PA, Im talkin to a couple, sqkcrk is one of them. Im not going to need alot of training, I have 2 years experience, a great mentor, and I now have 55 hives, what I need is large scale experience, dealing with brokers, all the fun of semi issues, large scale queen rearing, package shaking, and long range migration. I look forward to learning financials and other clerical goodies (Business classes in college were a good start). Getting better at my assassination, er.. requeening is something I look forward too... lol. Pay is pay, I understand this is a job that has vastly varying hours, hourly is fine, and I dont know what cost you speak of to train, I understand that being slow can be costly, but I doubt it's really something you would call costly given that I have a fairly good idea from doing ALOT of the work, just not on a large scale... I mean.. if anyone wants to pay for me to get a CDL... j/k, hire a pro driver! Its all hard work, I just can't afford to grow my business with my current job and going to school. As a result this would get my foot in the door, and who knows if I can tag along a few hives to some later pollinations, then that would be a good inventive. In all actuality, I'd probably prefer to just sit on them and split split split....
sqkcrk, I have a fiance that understands its all about following the money (and if I ever get enough to put a roof over her I'll quickly marry her) In all reality I too would probably get a sleeper and just drag her around with me initially. Eventually I would probably be like Andy Card and just drag a camper with the kids around the road some. And if thats not good enough I can only say that without taking care of the bees, we aren't going to be eating. But family aside, I would love to just grow bees, but I feel like I need to get my foot in the door here because pollination money is on paper, and packages are an unsure market, based on how a year goes, and commodity prices... 

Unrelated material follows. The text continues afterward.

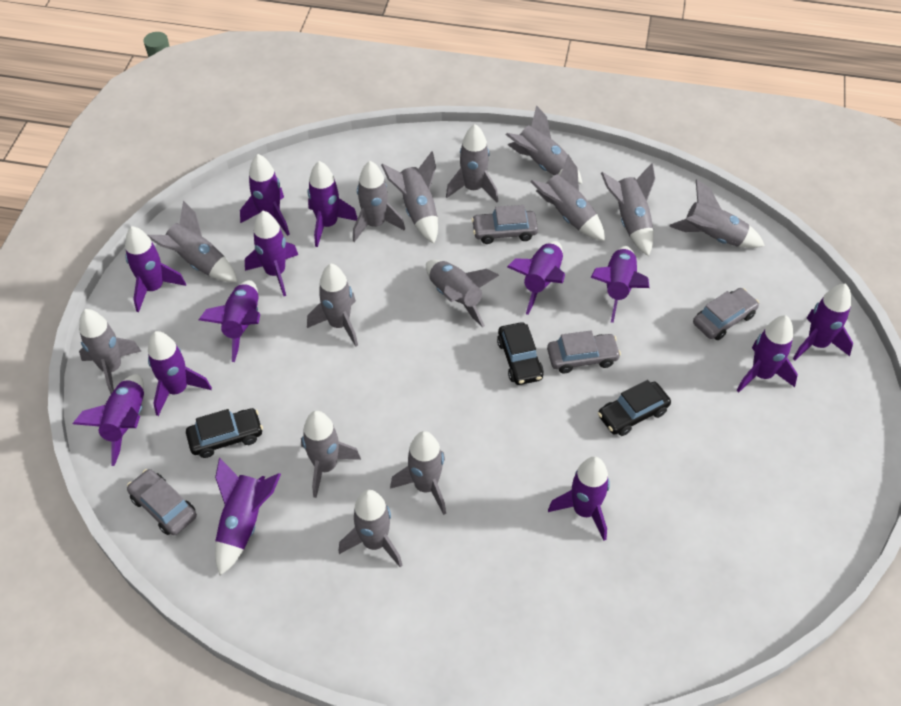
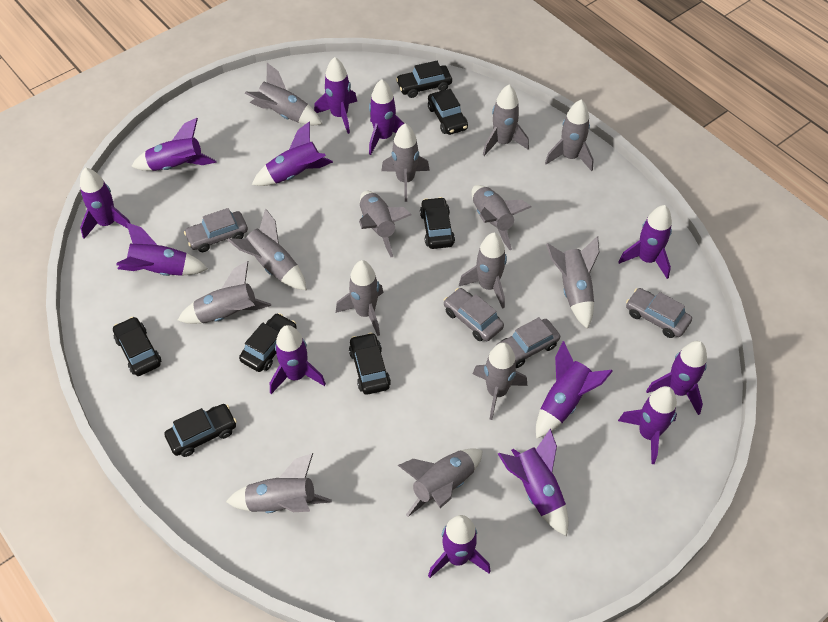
black car: 3 -> 7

Ok guys, sorry for a long post. look forward to hearing what everyone has to say...


----------



## CentralPAguy (Feb 8, 2009)

Skinner, Growing to 55 Hives in 2 years, I am impressed. 

Is it your plan to eventually own your own migratory business or are you looking at working fulltime for the established migratory beeks, where pay is pay.

I would imagine that it takes alot of money to grow into a large Migratory business and a good business growth plan would be a must in order to obtain business investment monies.

I honestly do understand how much enjoyment is gotten from just raising bees.

I would love to take my bees with me down south to avoid the winters and migrate up the coast to take advantage of the nectar flows. I was thinking that I might as well get paid for pollination services and harvest honey as well. But first, I would need to separate myself from the golden handcuffs that my employer provides and that is hard to do.


----------



## Skinner Apiaries (Sep 1, 2009)

Well I'm really game for anything, at this point growing is going to be limited by my income, and as such being under a commercial beek would offer me some scales of economy on stuff like syrup, if I were growing side by side. I'm also limited by time to do something around my school which is now ending, and my job which is not really doing more than funding my beekeeping. I dont particularly want to depend on a fixed operation entirely, when I know the efficiency increase is HUGE with migratory. Going to almonds for instance, has HUGE overhead, fuel, brokers, losses, truckers, inspections, and who knows probably bribes/cuts. But the idea of making maybe 60 or 80 a box after costs, in months when I otherwise wouldnt do anything, and coming home to split them in half or thirds.. Nuts. lol. 
I grew quickly because like my signature says, I have been throwing Syrup at em like mad. If I dont go anywhere this year I'll borrow some money for syrup and pollen sub and break everything down and keep it split down to 5 frames. Don't know how far I'd get next year but I definitely would be focused on growing. And if a pollination early slips in there, then I'll be glad to borrow less. lol


----------